Washburn public Lecture

American Indians, Crime, and the Law:
Five Years of Scholarship on Criminal Justice in Indian Country

William C. Canby Distinguished Scholar in Residence Lecture

Presented by Kevin K. Washburn

Introduction by the Honorable William C. Canby, Sr. Judge, United States Court of Appeals for the Ninth Circuit.

Commentary by Diane J. Humetewa, U.S. Attorney for Arizona and Jon M. Sands, Federal Public Defender for the District of Arizona.

Reception will follow. If you plan to attend, we would appreciate if you registered at no charge. Thank You.

Arizona State University Sandra Day O’Connor College of Law — Great Hall

McAllister Avenue & Terrace Road, Tempe, AZ 85287-7906

January 24, 2008

4:30 pm — 6:00 pm

Professor Kevin K. Washburn teaches administrative law, gaming law, American Indian law, and other courses at the University of Minnesota Law School. Professor Washburn earned his law degree from the Yale Law School in 1993, where he served as Editor-in-Chief of the Yale Journal on Regulation. Following law school, Professor Washburn clerked for Judge William C. Canby, Jr., of the United States Court of Appeals for the Ninth Circuit.
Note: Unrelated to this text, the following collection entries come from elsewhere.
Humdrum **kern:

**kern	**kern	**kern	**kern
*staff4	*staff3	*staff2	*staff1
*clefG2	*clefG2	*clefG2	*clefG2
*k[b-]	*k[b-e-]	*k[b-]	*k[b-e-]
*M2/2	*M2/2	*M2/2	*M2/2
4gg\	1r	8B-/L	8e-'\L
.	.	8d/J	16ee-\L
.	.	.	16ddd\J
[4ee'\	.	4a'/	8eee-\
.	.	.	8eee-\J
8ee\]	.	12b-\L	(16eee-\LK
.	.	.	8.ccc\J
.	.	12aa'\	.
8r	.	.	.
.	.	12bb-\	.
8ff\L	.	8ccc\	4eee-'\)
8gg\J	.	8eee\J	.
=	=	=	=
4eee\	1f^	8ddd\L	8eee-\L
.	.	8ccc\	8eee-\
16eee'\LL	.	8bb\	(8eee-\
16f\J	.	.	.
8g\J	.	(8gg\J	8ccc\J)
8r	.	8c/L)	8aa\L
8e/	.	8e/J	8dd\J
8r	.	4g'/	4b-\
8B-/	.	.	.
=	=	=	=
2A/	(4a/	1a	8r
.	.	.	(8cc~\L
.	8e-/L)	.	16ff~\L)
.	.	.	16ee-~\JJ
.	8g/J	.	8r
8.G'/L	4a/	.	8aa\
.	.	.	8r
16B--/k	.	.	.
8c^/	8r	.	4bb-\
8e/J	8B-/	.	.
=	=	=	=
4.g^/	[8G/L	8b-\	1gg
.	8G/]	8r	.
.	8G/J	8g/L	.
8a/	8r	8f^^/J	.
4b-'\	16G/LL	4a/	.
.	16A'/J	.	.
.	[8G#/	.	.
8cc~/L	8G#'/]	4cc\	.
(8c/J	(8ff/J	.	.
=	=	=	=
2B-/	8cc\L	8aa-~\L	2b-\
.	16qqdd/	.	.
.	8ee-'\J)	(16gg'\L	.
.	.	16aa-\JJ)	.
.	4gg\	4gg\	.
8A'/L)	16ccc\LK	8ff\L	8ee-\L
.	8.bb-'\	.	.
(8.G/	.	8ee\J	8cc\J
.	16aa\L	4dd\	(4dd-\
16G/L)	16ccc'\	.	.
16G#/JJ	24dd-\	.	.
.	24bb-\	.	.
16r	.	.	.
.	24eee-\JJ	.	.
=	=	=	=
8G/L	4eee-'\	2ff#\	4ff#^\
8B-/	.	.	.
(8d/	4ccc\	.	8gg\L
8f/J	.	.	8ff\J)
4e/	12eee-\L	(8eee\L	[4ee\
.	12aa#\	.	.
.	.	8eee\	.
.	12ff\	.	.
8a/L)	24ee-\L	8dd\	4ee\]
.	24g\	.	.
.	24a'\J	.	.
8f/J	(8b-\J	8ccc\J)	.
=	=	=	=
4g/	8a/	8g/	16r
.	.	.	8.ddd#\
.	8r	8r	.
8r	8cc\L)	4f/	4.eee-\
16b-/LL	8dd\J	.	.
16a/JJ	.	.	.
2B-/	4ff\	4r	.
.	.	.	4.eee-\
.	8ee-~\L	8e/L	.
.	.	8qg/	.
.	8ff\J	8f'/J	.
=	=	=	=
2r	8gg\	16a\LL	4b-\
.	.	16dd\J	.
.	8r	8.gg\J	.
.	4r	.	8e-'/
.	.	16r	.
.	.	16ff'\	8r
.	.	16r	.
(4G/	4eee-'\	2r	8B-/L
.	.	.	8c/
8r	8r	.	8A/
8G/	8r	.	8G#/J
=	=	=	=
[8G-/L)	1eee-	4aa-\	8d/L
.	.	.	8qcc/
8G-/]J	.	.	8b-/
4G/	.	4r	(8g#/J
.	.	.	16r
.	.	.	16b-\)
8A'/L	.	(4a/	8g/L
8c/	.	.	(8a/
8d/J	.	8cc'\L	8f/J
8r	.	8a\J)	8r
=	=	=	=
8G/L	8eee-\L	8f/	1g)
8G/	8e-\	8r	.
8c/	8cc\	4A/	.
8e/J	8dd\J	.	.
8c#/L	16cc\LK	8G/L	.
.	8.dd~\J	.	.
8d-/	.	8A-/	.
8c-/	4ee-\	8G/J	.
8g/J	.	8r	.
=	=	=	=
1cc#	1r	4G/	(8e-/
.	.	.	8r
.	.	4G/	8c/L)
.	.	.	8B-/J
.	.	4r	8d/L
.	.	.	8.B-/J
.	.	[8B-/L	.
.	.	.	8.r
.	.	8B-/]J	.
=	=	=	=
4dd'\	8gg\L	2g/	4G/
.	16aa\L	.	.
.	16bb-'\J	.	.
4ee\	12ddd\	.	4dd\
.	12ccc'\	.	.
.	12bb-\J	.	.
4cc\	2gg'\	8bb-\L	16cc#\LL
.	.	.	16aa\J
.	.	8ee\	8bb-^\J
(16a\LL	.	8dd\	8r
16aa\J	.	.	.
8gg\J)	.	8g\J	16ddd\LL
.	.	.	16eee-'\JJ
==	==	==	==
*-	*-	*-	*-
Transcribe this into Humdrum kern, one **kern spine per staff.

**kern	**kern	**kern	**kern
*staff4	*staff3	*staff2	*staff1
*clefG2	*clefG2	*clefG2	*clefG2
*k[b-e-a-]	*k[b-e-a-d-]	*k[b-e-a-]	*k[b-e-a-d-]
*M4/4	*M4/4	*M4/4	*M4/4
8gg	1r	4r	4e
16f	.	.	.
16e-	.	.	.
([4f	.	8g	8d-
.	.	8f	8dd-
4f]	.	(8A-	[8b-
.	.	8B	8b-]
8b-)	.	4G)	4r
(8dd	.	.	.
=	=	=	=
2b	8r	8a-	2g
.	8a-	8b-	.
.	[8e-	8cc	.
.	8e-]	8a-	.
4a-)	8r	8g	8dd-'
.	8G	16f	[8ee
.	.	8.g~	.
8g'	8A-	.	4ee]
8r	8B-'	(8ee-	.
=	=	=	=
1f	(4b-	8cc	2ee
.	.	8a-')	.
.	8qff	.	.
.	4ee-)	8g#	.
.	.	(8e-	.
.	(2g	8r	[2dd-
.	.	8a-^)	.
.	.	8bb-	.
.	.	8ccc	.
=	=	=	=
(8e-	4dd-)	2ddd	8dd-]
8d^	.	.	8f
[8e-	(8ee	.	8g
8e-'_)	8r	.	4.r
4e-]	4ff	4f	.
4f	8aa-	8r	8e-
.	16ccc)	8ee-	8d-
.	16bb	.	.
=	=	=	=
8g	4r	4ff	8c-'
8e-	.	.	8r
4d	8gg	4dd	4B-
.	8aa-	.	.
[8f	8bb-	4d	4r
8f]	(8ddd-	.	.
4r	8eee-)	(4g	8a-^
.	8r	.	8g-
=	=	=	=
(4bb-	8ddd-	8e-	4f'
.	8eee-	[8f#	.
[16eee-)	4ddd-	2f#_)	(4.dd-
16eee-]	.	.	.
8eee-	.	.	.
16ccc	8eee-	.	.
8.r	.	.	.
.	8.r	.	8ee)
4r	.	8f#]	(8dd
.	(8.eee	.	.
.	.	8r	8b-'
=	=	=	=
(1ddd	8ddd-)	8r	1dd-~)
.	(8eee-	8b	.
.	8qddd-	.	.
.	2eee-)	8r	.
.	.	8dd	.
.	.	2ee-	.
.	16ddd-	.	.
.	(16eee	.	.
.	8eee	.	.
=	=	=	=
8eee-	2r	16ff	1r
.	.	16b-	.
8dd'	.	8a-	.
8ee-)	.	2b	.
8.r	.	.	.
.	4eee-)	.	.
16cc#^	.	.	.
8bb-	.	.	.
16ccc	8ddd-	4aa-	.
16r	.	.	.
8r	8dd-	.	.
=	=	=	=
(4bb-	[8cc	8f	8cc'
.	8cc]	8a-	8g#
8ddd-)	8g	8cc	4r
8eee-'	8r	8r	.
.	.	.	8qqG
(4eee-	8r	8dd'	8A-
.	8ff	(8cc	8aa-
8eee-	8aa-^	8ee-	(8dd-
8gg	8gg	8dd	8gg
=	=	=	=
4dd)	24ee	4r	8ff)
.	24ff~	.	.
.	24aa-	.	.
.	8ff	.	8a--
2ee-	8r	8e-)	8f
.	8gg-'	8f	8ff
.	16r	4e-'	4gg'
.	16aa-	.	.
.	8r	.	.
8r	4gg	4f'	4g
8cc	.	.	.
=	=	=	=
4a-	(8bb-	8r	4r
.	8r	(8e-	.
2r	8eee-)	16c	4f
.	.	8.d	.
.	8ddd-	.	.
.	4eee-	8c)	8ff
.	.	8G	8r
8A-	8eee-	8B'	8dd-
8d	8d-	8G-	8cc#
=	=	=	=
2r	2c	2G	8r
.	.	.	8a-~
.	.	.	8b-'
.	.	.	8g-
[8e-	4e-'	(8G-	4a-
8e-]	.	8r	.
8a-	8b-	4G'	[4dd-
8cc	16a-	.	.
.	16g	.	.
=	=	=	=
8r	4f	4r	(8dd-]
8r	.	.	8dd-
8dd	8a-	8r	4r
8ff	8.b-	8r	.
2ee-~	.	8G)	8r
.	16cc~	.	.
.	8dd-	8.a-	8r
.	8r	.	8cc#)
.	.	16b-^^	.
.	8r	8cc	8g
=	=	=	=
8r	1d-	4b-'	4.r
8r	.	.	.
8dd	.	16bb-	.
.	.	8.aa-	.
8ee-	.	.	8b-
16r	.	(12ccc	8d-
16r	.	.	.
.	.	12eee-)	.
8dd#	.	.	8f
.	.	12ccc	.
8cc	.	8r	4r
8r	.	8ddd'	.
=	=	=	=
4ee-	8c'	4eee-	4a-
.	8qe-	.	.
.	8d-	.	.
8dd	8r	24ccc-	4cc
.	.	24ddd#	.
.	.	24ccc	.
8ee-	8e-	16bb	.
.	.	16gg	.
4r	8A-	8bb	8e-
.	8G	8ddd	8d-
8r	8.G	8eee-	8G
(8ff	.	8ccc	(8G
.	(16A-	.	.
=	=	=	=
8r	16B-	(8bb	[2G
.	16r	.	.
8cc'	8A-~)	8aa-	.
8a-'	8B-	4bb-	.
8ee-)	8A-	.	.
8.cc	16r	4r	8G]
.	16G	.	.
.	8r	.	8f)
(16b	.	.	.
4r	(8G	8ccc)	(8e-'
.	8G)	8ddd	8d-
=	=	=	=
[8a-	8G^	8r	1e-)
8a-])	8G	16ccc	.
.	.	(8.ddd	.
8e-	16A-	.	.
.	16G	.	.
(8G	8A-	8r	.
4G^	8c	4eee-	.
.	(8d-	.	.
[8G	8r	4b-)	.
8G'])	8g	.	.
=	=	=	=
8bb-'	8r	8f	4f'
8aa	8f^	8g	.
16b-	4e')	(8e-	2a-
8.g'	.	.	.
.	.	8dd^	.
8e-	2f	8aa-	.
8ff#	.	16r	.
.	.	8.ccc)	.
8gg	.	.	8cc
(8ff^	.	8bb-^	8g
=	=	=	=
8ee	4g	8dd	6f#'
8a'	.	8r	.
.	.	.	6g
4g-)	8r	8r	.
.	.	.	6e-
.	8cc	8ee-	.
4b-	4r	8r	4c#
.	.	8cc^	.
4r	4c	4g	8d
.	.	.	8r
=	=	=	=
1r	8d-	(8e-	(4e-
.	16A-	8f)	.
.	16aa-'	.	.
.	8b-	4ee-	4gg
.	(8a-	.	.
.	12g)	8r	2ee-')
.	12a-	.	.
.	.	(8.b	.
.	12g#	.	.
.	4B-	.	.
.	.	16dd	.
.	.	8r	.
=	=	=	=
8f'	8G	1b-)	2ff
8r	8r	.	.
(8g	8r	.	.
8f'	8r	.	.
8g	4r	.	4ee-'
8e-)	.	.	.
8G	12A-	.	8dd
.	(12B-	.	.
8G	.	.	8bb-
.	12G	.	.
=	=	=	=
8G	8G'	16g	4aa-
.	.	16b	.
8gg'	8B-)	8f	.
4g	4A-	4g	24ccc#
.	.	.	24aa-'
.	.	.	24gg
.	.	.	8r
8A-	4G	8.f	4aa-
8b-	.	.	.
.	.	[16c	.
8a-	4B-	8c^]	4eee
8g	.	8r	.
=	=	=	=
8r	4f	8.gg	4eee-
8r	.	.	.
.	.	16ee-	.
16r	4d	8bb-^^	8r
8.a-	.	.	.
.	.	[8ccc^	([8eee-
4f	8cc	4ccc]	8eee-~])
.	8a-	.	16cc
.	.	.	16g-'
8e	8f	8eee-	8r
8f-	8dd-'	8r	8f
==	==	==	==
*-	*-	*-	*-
Professor Washburn began his career with the United States Department of Justice, litigating cases involving Indian tribes, mostly in the context of environmental and natural resources law, in federal district and appellate courts throughout the Western United States. He also worked as a federal prosecutor in New Mexico, where he prosecuted (primarily) violent crimes arising in Indian country. In 2000, Professor Washburn became the General Counsel of the National Indian Gaming Commission, the independent federal regulatory agency that regulates Indian gaming nationwide. He served in that role until he joined the University of Minnesota Law School in the Fall of 2002. Professor Washburn is an enrolled member of the Chickasaw Nation of Oklahoma. During the 2007-08 school year he is serving as the Onedia Nation Visiting Associate Professor of Law at Harvard Law School, where he is taching gaming law, first year criminal law and American Indian law.